Star Wars in particular gives Disney an opportunity to use its expertise in generating corporate synergy through marketing to expand its other ventures, such as theme parks. The upcoming release of the new Star Wars film has generated a vast amount of publicity and news coverage, which amounts to almost unlimited free advertising for Disney’s Star Wars products.
This helps attract the attention of fans and potential viewers, including cord cutters that might ignore traditional advertising. It also reaches potential consumers of other Disney products, such as parents shopping for toys and visitors to the theme parks.
Disney Is a Good Company with an Effective Business Model
At the end of the day, Disney is still a very good company with an effective business model.
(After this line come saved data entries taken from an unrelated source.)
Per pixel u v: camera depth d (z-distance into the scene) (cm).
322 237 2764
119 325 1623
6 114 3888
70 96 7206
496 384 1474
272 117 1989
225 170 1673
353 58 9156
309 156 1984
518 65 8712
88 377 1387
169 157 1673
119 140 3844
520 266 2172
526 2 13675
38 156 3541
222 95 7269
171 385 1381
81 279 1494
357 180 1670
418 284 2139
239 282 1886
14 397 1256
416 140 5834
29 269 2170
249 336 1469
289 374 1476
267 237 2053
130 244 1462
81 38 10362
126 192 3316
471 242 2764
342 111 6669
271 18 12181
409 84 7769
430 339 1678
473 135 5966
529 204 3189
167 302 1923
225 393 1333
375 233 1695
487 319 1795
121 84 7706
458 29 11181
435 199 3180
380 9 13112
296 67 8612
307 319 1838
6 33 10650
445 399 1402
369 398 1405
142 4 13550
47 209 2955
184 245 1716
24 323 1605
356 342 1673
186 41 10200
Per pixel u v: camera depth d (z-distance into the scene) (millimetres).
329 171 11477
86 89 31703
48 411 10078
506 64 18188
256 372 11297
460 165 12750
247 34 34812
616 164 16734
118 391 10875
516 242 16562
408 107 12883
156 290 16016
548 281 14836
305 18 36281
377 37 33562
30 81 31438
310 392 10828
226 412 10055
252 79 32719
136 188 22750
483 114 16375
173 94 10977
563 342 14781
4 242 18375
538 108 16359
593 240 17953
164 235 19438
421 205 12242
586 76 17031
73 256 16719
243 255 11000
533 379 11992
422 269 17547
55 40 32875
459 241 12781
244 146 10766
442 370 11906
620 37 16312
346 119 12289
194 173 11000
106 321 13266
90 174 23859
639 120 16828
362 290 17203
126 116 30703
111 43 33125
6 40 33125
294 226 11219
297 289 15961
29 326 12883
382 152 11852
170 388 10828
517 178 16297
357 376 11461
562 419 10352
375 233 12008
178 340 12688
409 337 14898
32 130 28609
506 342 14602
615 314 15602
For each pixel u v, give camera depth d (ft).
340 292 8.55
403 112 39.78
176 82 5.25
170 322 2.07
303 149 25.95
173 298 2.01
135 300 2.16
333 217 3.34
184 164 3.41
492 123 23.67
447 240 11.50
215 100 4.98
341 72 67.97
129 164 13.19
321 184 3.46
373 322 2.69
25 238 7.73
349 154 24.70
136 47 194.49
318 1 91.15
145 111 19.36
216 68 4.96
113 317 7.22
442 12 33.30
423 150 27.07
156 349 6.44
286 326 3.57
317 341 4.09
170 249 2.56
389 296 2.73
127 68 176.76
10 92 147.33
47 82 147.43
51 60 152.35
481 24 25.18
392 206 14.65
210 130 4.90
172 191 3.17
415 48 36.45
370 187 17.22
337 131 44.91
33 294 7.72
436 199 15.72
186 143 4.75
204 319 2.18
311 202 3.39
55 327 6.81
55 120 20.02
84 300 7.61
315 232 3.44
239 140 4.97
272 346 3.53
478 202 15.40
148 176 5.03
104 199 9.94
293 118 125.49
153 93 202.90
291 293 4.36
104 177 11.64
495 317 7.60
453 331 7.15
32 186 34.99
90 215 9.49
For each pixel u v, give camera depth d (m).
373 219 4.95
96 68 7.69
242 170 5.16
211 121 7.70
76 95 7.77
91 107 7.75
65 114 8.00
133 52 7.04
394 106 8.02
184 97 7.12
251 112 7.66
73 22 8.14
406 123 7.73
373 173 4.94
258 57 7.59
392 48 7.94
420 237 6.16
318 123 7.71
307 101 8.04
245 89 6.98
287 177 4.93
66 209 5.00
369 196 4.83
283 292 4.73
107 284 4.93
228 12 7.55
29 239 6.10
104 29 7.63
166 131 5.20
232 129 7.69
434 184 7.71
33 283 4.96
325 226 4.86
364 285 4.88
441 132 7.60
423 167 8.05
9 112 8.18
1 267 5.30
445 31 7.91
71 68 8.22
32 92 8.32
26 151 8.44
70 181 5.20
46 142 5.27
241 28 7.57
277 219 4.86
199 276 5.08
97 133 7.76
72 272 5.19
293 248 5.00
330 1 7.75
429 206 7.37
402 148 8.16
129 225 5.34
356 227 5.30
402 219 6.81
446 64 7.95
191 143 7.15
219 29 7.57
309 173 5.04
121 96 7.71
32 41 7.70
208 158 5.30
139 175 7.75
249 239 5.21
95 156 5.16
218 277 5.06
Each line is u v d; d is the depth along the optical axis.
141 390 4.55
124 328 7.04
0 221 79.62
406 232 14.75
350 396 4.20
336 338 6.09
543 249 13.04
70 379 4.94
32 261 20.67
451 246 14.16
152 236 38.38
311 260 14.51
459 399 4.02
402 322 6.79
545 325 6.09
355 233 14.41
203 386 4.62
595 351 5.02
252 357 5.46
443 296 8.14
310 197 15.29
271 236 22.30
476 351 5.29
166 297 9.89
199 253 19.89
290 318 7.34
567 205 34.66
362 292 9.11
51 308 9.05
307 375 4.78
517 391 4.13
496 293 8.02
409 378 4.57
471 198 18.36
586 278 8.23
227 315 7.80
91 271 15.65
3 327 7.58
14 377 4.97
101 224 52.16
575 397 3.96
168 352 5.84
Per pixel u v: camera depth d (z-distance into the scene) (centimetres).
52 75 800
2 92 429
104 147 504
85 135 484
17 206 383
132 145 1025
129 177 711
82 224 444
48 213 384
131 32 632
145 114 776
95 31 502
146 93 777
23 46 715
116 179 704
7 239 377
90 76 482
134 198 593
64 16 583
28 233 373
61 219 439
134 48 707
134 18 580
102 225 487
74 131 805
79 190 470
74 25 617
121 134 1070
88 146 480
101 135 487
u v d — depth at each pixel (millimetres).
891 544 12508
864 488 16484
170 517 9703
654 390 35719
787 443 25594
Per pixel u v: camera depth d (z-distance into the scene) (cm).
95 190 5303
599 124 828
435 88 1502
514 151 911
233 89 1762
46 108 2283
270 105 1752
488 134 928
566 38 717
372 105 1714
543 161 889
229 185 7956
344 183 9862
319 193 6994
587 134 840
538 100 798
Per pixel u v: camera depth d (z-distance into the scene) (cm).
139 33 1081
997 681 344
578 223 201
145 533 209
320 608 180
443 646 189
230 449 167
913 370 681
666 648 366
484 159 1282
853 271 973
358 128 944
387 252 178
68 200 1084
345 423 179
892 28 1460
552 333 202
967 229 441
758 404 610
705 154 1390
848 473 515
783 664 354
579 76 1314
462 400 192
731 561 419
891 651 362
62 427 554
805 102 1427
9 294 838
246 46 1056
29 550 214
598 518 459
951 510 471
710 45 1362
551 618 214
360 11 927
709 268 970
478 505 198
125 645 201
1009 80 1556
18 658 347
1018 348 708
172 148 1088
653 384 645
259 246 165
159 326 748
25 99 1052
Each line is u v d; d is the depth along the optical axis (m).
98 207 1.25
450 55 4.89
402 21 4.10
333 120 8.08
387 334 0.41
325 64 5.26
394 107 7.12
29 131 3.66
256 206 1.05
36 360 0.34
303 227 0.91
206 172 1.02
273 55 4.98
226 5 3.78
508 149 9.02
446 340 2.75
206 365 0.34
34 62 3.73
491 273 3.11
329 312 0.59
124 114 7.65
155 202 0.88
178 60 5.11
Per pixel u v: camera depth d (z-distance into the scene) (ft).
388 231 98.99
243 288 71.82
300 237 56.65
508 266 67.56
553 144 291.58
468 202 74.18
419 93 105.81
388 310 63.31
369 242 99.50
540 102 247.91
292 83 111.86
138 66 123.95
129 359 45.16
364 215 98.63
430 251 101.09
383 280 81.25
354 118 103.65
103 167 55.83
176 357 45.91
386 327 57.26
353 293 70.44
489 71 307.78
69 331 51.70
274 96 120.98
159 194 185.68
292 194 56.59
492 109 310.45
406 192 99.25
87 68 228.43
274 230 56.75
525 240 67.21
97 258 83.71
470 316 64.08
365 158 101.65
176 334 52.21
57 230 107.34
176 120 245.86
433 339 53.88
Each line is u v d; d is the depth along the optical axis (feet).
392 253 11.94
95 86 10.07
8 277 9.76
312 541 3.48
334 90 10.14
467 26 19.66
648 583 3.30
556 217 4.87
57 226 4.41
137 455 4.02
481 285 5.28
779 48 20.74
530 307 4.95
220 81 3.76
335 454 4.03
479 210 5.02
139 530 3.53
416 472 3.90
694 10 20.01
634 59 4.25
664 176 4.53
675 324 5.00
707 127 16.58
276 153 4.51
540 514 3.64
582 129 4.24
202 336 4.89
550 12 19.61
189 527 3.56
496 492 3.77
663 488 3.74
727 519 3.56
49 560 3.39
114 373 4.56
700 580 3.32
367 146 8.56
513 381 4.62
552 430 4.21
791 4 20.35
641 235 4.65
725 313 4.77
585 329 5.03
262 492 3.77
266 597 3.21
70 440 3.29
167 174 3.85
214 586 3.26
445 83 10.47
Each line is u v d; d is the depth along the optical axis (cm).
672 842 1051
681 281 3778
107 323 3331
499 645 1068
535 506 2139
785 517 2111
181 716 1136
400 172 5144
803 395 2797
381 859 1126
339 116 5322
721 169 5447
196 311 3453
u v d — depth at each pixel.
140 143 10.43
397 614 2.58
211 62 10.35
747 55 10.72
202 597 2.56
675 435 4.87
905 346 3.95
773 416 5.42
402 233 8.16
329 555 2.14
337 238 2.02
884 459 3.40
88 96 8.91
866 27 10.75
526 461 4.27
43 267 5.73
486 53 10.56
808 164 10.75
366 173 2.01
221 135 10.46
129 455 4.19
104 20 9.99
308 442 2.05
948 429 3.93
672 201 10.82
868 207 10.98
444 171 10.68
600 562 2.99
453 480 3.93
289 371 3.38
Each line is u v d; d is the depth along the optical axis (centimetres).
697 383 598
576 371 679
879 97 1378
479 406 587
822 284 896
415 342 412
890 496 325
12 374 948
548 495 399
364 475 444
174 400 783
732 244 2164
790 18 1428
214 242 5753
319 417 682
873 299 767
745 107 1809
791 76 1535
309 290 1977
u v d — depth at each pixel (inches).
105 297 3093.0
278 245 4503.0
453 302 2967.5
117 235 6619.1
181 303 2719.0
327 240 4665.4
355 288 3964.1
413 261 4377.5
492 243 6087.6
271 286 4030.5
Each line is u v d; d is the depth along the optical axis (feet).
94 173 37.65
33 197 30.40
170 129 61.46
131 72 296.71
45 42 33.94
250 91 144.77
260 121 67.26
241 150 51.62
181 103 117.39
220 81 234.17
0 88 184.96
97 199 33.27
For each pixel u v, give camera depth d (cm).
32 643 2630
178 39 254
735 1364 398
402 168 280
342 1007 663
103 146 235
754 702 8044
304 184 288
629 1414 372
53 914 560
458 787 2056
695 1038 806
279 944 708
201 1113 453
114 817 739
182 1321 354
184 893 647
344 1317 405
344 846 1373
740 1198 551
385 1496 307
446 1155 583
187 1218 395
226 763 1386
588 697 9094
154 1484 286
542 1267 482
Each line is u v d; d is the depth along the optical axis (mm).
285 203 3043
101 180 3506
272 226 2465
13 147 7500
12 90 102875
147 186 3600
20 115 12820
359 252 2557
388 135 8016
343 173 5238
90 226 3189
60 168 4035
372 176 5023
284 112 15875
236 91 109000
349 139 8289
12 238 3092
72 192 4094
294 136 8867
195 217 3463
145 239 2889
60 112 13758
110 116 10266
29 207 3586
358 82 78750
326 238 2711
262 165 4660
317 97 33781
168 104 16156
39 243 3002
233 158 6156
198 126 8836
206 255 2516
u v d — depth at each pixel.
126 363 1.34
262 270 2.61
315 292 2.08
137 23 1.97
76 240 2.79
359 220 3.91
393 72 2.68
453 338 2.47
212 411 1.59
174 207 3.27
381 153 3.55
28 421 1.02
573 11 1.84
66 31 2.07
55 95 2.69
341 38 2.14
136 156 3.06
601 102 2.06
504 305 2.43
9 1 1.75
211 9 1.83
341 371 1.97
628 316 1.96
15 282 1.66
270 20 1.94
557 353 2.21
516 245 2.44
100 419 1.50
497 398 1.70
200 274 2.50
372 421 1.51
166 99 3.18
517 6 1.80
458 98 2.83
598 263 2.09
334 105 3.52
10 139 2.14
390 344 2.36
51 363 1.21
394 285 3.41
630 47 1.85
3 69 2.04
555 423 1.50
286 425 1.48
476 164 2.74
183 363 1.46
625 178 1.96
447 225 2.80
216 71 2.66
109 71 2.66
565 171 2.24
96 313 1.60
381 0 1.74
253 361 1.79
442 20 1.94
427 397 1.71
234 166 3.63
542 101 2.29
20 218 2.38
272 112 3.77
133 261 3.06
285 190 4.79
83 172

It has been able to use the float generated by subscriptions to expand its core entertainment business and its all-important programming and character libraries.
Equally important is the fact that Disney still reaches a vast audience and generates a lot of float from its subscriptions. ESPN alone still had 92 million subscribers in 2015, according to The Hollywood Reporter. Disney is in the unique position of being able to take advantage of both old and new media.
It can generate float from traditional subscriptions while selling programming through streaming video at the same time. More importantly, the company can use the revenue from subscriptions to build up a programming library to generate more revenue through streaming video in the future.
Disney is still a value investment because of all the cash that it generates. It is also an undervalued company with a market capitalization of $190.04 billion (€179.34 billion) and an enterprise value of $213.38 billion (€201.37 billion) on November 27, 2015. That and the cash make Disney a rare value investment in the entertainment arena.